New supply in 21 major cities totaled 2.1 million sqm in H1 2025, down 27.5% YoY, marking a clear slowdown in prime retail property expansion. Tier-1 cities accounted for 61% of new supply, as developers concentrated on top-tier markets. The top 30 developers now hold over 50% market share. Despite lower supply, average vacancy rates rose to 10.5%, with Tier-1 cities reaching 8.4% (+1.1ppts), Tier-1.5 cities stable at 10.8%, and Tier-2 cities edging down to 12.1%. Vacancy rates are expected to peak within the next year before declining as the market stabilizes.
Retail demand remains under pressure due to structural shifts and weaker fundamentals. Tenant demand is moving from high-rent to low-rent categories, causing structural rent declines, while retailers’ weaker sales are reducing their ability to pay rent. As a result, prime ground-floor rents in the 21 cities dropped by 2.8% in H1 2025, with Q2 declines outpacing Q1.

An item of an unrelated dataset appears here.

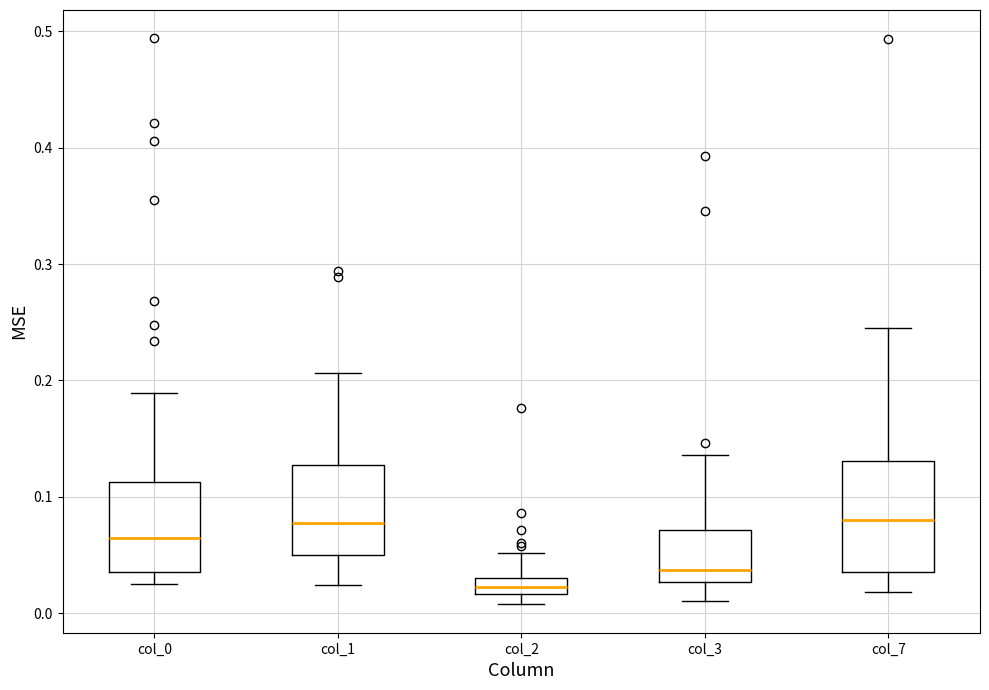

Where does the lower whisker of the box for col_7 end on the y-axis? The values are not printed on the chart, so give them approximately, as read against the axis.

0.02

Despite these challenges, four key trends are reshaping the sector:
- Demographic Adaptiveness: Household spending is subdued, but the rise of single consumers is fueling growth in companionship-related consumption.

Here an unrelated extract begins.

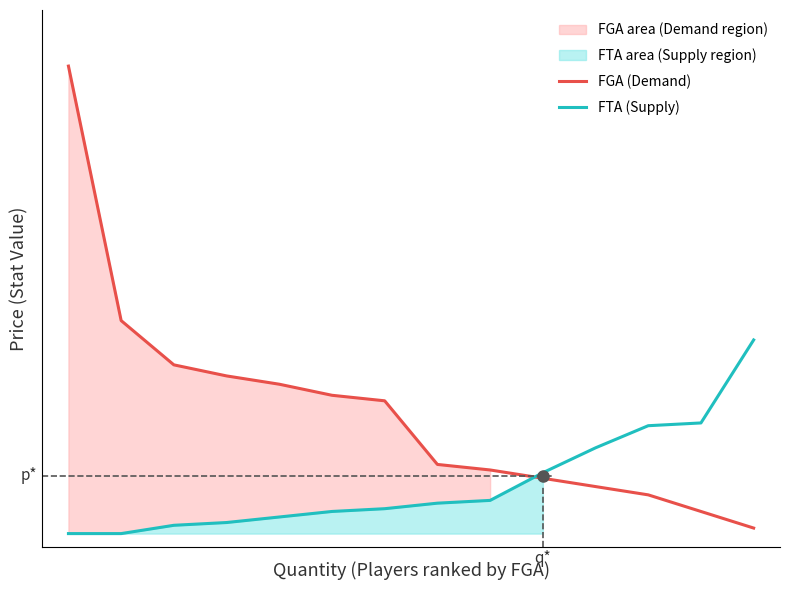

How many lines are shown in the chart?

2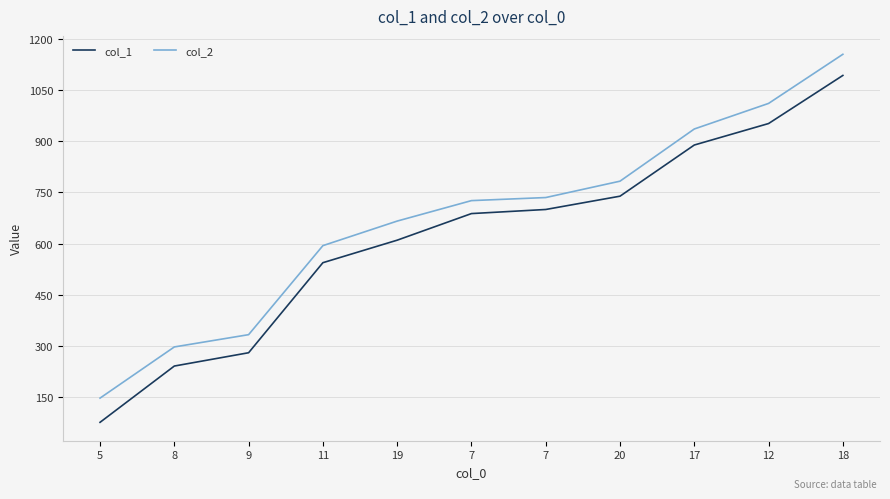

What is the value of the col_1 point at the 5th from the left?

610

- Value Recognition: Luxury sales softened, but cultural collectibles, C2M models, and brand-free goods (via live commerce) are gaining traction among younger consumers.
- Retail Place Making: Retail environments are shifting from transactional spaces to social destinations, with longer customer stays but lower per-transaction efficiency, offset by extended business hours and a vibrant nighttime economy.

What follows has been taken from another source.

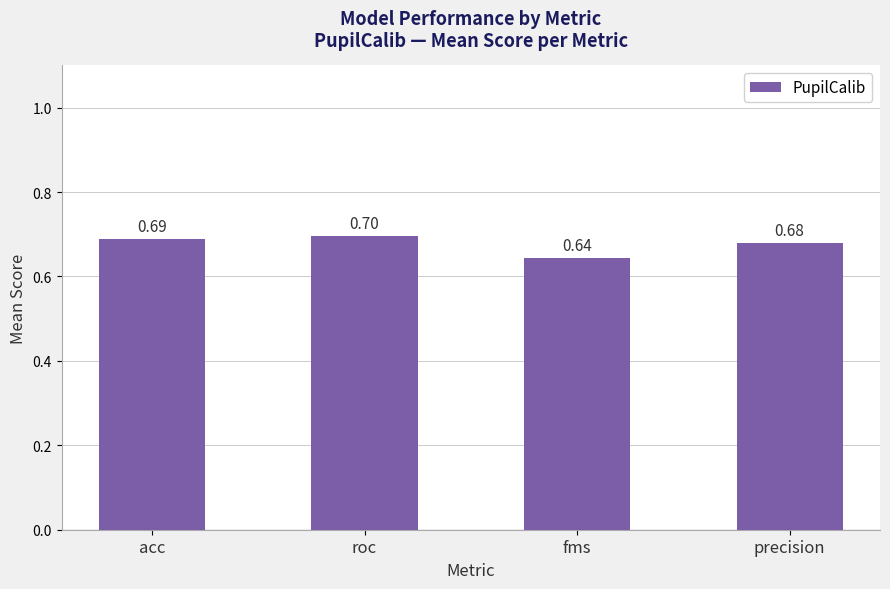

What is the difference between the maximum and minimum values?

0.1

- Home-grown Retailer Power: Domestic “guochao” (Chinese-trendy) brands are gaining momentum across categories, showcasing China’s growing influence in design and retail innovation.
Looking ahead, new retail supply in 2025 is projected at around 8 million sqm, with actual completions likely under 7 million sqm due to preleasing challenges. The next three years will see a “supply ebb phrase,” with development focused on Tier-1 and Tier-1.5 cities. Vacancy rates are expected to peak by end-2025 and gradually decline from 2026, supporting improving market sentiment. Tier-1 cities are forecast to lead the recovery, with rents stabilizing in 2027 and national stabilization expected by 2028.